Pernyataan Mahfud tersebut menuai kritikan dari beberapa lembaga pegiat demokrasi dan keadilan, yakni Institute for Criminal Justice Reform (ICJR), Indonesia Judicial Research Society (IJRS), dan Lembaga Kajian dan Advokasi Independensi Peradilan (LeIP).
Mewakili ketiga lembaga tersebut, Direktur Eksekutif ICJR, Erasmus Napitupulu menilai bahwa pernyataan Mahfud tersebut kurang tepat. Dia mengatakan, pernyataan tersebut justru tidak memihak kepada korban dan tidak sejalan dengan prinsip restorative justice (RJ).
"Pernyataan Menko Polhukam yang menilai restorative justice pada kasus pemerkosaan tidak untuk menangkap dan mengadili pelaku tidak tepat, meminta pelaku dan korban dinikahkan dengan alasan menjaga harmoni dan nama baik keluarga justru adalah contoh buruk praktik selama ini yang bertentangan dan tidak sejalan dengan nilai dan prinsip RJ," kata Erasmus dalam keterangan tertulisnya yang diterima merdeka.com, Kamis (18/2).
Erasmus menjelaskan, Mahfud keliru dalam memahami nilai-nilai restorative justice, karena kata dia, restorative justice sebenarnya lahir sejalan dengan gerakan penguatan hak korban. Sehingga Restorative Justice bukan soal membungkam hak korban untuk mendapatkan harmoni semu di masyarakat.
"Ada kekeliruan memahami lahirnya restorative justice. Titik sentralnya adalah menyelaraskan pemulihan korban dengan mekanisme-mekanisme penyelesaian sengketa yang memupuk pertanggungjawaban pelaku, untuk mencapai harmoni agar proses penyelesaian sengketa tersebut bersifat memulihkan atau restoratif," kata Erasmus
Sehingga kata dia, restorative justice pada kasus pemerkosaan tetap dapat diterapkan, namun sebelum menyelaraskan pertanggungjawaban pelaku, yang harus diperjuangkan adalah mendengarkan dan memberi ruang bagi korban untuk menyampaikan kerugiannya. Selain itu, harus dipastikan juga bisa membuat pelaku menyadari perbuatannya dan memahami dampak dari perbuatan yang dilakukannya.
"Ketika dua hal itu sudah dipenuhi, barulah kemudian menyelaraskan pertanggungjawaban pelaku untuk bisa berdampak positif bagi pemulihan korban," ujarnya.
ICJR, IJRS, dan LIeP juga menilai pernyataan Mahfud tidak berpihak pada upaya-upaya untuk memberikan penguatan pengaturan hak korban perkosaan ataupun kekerasan seksual.
"Padahal berdasarkan survei Lentera Sintas Indonesia pada 2016 lalu terhadap 25.213 responden korban kekerasan seksual, ditemukan 93 persen korban perkosaan tidak melaporkan kasusnya, salah satu alasan mendasar adanya ketakutan dengan narasi menyalahkan korban," ungkapnya.
Sementara itu, berdasarkan survei terbaru IJRS dan Infid tahun 2020 yang dipaparkan Erasmus, 57,4 persen responden yang pernah mengalami kekerasan seksual menyatakan aparat penegak hukum tidak responsif terhadap kasus kekerasan seksual.
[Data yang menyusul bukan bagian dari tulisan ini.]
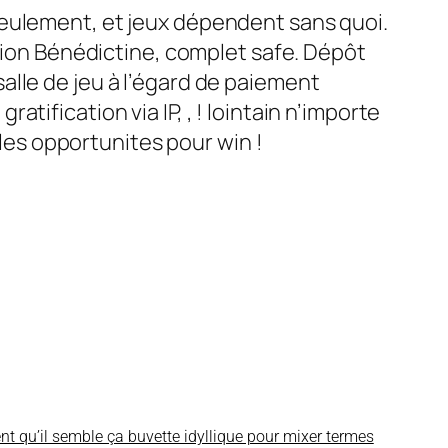
seulement, et jeux dépendent sans quoi.
ation Bénédictine, complet safe. Dépôt
 salle de jeu à l’égard de paiement
ification via IP, , ! lointain n’importe
 les opportunites pour win !
t qu’il semble ça buvette idyllique pour mixer termes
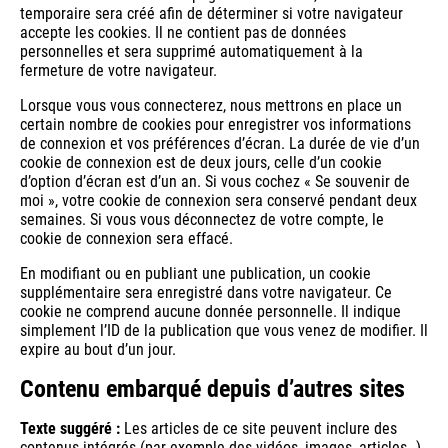
temporaire sera créé afin de déterminer si votre navigateur
accepte les cookies. Il ne contient pas de données
personnelles et sera supprimé automatiquement à la
fermeture de votre navigateur.
Lorsque vous vous connecterez, nous mettrons en place un
certain nombre de cookies pour enregistrer vos informations
de connexion et vos préférences d’écran. La durée de vie d’un
cookie de connexion est de deux jours, celle d’un cookie
d’option d’écran est d’un an. Si vous cochez « Se souvenir de
moi », votre cookie de connexion sera conservé pendant deux
semaines. Si vous vous déconnectez de votre compte, le
cookie de connexion sera effacé.
En modifiant ou en publiant une publication, un cookie
supplémentaire sera enregistré dans votre navigateur. Ce
cookie ne comprend aucune donnée personnelle. Il indique
simplement l’ID de la publication que vous venez de modifier. Il
expire au bout d’un jour.
Contenu embarqué depuis d’autres sites
Texte suggéré :
Les articles de ce site peuvent inclure des
contenus intégrés (par exemple des vidéos, images, articles…).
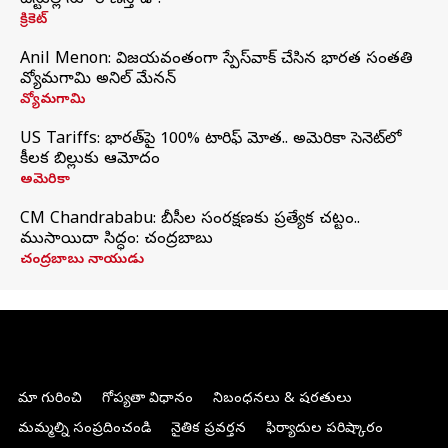
టెస్టుల్లోనూ రాణిస్తాడా?
క్రికెట్
Anil Menon: విజయవంతంగా స్పేస్‌వాక్‌ చేసిన భారత సంతతి
వ్యోమగామి అనిల్‌ మేనన్
వ్యోమగామి
US Tariffs: భారత్‌పై 100% టారిఫ్‌ మోత.. అమెరికా సెనెట్‌లో
కీలక బిల్లుకు ఆమోదం
అమెరికా
CM Chandrababu: బీసీల సంరక్షణకు ప్రత్యేక చట్టం..
ముసాయిదా సిద్ధం: చంద్రబాబు
చంద్రబాబు నాయుడు
మా గురించి
గోప్యతా విధానం
నిబంధనలు & షరతులు
మమ్మల్ని సంప్రదించండి
నైతిక ప్రవర్తన
ఫిర్యాదుల పరిష్కారం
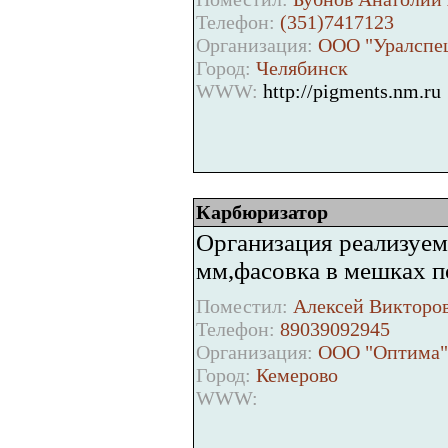
Телефон:
(351)7417123
Организация:
ООО "Уралспец
Город:
Челябинск
WWW:
http://pigments.nm.ru
Карбюризатор
Организация реализуем
мм,фасовка в мешках по 
Поместил:
Алексей Викторов
Телефон:
89039092945
Организация:
ООО "Оптима"
Город:
Кемерово
WWW:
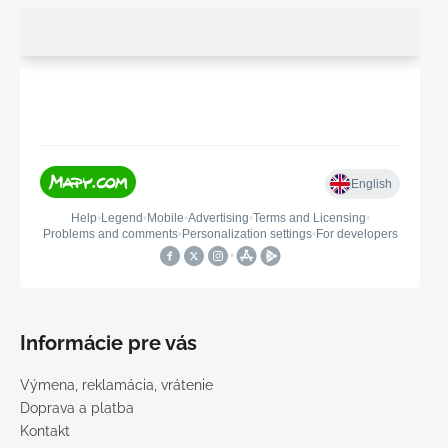
Informácie pre vás
Výmena, reklamácia, vrátenie
Doprava a platba
Kontakt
Oleh sebab itu, ICJR, IJRS dan LeIP meminta Mahfud MD untuk segera meluruskan dan mengklarifikasi pernyataan tersebut.
"Dengan adanya pernyataan Menko Polhukam ini, aktor high level yang seharusnya memberikan jaminan hak korban, justru semakin tidak berpihak pada korban. Jadi kami meminta Menko Polhukam untuk meluruskan pernyataannya," kata Erasmus.
Dia juga berharap, sebagai Menko Polhukam, Mahfud bisa memberikan jaminan bahwa penerapan restorative justice bisa dipahami oleh seluruh jajaran pemerintah dan aparat penegak hukum untuk meletakkan kepentingan dan pemulihan korban sebagai fokus utama.